• [Task item A] According to the profiler module guide below, at what path does the profiler module live?

• [Source text]
[Start of Attachment]

Use this file to discover all available pages before exploring further.

Profiler Module

The profiler module lives at ingestion/src/metadata/profiler/. It computes statistical metrics on database tables (row counts, null ratios, histograms, etc.) and publishes the results back to the OpenMetadata server. This guide walks through the architecture top-down: from the workflow trigger, through the metrics system, down to how individual metrics are computed and published.

Directory Layout

profiler/
├── api/
│   └── models.py                    # DTOs: ProfilerResponse, ProfilerProcessorConfig
├── config.py                        # Config helpers for schema/database profiler settings
├── factory.py                       # Abstract factory for profiler interfaces
├── registry.py                      # MetricRegistry, TypeRegistry enums
├── metrics/                         # All metric definitions
│   ├── core.py                      # Base classes: Metric, StaticMetric, QueryMetric, etc.
│   ├── registry.py                  # Metrics enum — the central metric catalog
│   ├── static/                      # SQL aggregate metrics (COUNT, SUM, MIN, MAX, ...)
│   ├── composed/                    # Derived metrics (NullRatio, DuplicateCount, IQR, ...)
│   ├── window/                      # Percentile metrics (Median, Quartiles)
│   ├── hybrid/                      # Metrics combining queries + prior results (Histogram)
│   ├── system/                      # Database system metrics (DML ops, freshness)
│   └── pandas_metric_protocol.py    # Accumulator pattern for DataFrame metrics
├── interface/                       # Database abstraction layer
│   ├── profiler_interface.py        # Abstract base
│   └── sqlalchemy/                  # SQL implementations (+ dialect overrides)
├── processor/                       # Core profiling logic
│   ├── core.py                      # Profiler class — orchestrates metric computation
│   ├── processor.py                 # ProfilerProcessor — ingestion framework step
│   ├── runner.py                    # QueryRunner / PandasRunner
│   ├── metric_filter.py             # Selects metrics by config + column type
│   └── models.py                    # Internal processor models
├── source/                          # Profiler data sources
│   ├── metadata.py                  # OpenMetadataSource — fetches tables from OM API
│   ├── fetcher/                     # Entity fetching strategies
│   └── database/                    # Database-specific profiler sources
│       └── base/
│           ├── profiler_source.py   # Creates the profiler runner
│           └── profiler_resolver.py # Resolves sampler + interface by engine
├── orm/                             # ORM utilities
│   ├── registry.py                  # Type registries, dialect maps, type classifiers
│   ├── converter/                   # DB-specific type converters
│   └── functions/                   # Custom SQL functions (SumFn, LenFn, etc.)

[End of Attachment]

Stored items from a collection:

[Start of Attachment]

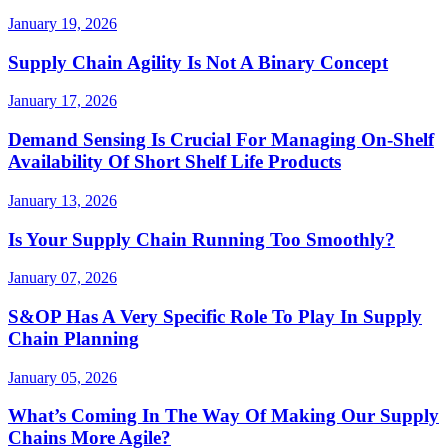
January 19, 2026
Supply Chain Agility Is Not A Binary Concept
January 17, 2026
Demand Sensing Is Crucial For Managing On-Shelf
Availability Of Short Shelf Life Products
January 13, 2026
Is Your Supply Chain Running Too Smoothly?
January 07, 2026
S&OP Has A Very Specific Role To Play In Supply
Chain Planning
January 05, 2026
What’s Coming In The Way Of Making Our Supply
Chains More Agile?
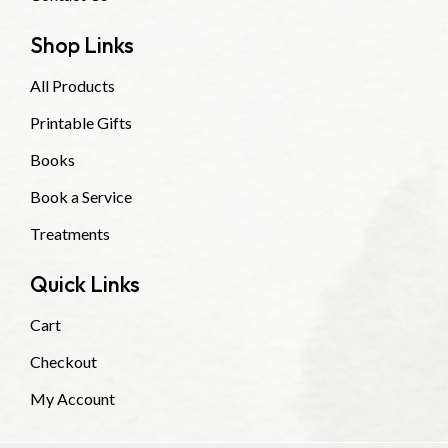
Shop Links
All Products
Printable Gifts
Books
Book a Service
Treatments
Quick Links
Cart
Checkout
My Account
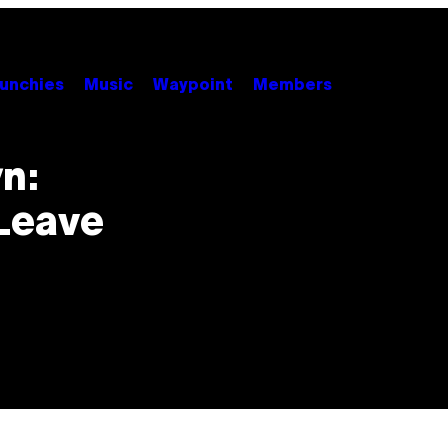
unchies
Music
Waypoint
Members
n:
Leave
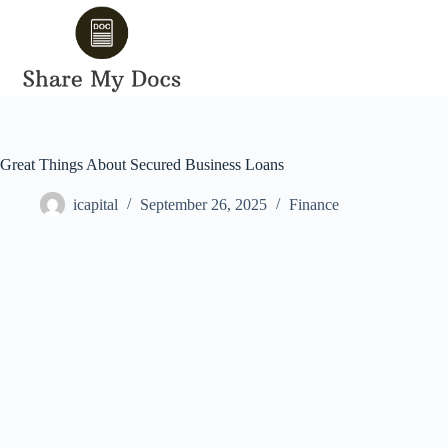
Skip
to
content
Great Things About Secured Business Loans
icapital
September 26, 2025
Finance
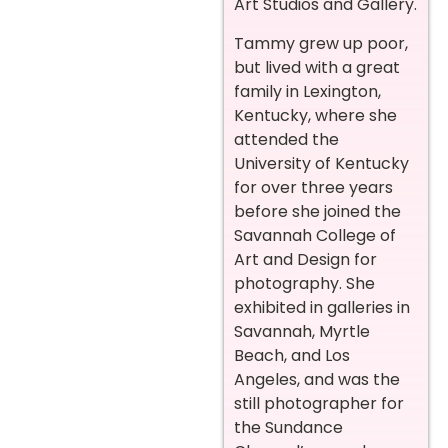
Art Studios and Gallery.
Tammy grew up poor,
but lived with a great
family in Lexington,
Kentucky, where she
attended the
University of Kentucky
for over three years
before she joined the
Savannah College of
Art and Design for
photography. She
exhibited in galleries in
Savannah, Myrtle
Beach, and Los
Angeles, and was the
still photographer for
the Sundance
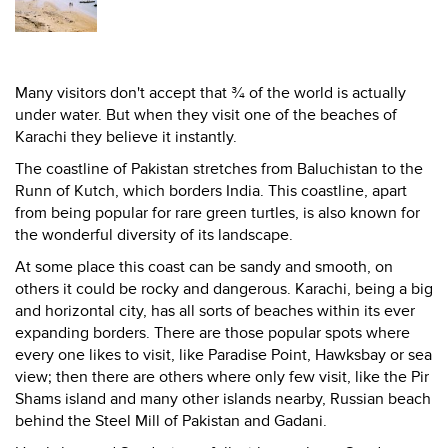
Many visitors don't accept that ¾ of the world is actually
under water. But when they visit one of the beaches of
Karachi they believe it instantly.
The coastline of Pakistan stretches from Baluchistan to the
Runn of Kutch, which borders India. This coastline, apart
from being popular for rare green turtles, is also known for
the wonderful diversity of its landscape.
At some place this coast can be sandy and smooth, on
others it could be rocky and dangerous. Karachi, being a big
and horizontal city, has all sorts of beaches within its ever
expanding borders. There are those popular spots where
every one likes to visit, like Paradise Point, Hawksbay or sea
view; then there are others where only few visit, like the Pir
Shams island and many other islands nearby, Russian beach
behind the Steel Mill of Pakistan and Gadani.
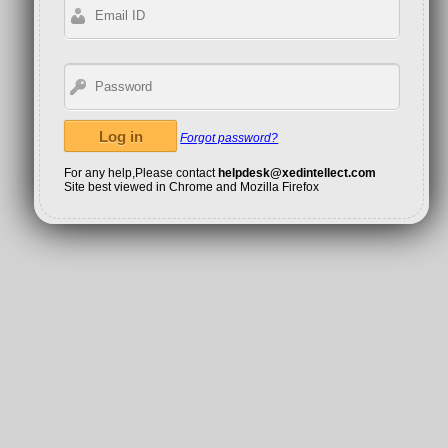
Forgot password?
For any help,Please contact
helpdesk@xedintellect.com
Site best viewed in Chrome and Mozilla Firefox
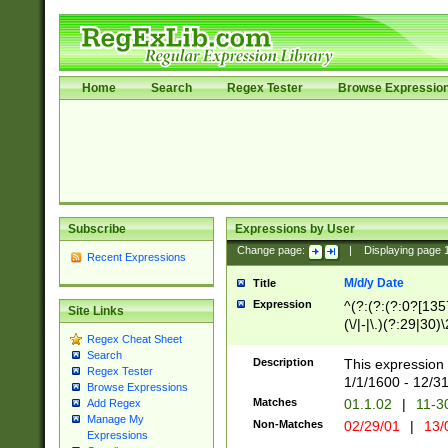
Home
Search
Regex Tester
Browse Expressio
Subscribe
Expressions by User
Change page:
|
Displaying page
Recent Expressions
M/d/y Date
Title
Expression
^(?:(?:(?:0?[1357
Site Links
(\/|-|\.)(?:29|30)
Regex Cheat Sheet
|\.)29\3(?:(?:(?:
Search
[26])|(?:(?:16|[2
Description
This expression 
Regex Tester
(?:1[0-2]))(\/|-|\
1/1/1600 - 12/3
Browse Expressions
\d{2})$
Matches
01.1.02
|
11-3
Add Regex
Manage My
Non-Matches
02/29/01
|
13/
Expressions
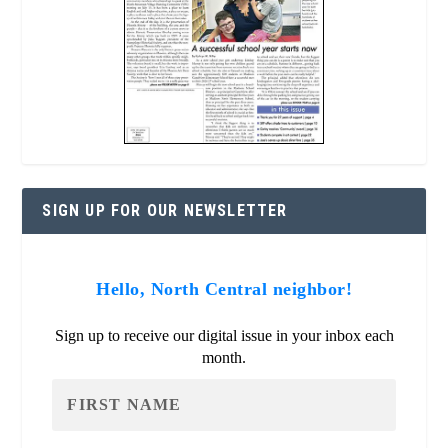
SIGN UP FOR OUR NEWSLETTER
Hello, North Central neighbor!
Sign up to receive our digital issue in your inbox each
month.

[End of Attachment]

• [Task item B] Filter the listing above and copy every line that contains the word "Karachi".

• [Written answer A] ingestion/src/metadata/profiler/

• [Written answer B]
Karachi they believe it instantly.
others it could be rocky and dangerous. Karachi, being a big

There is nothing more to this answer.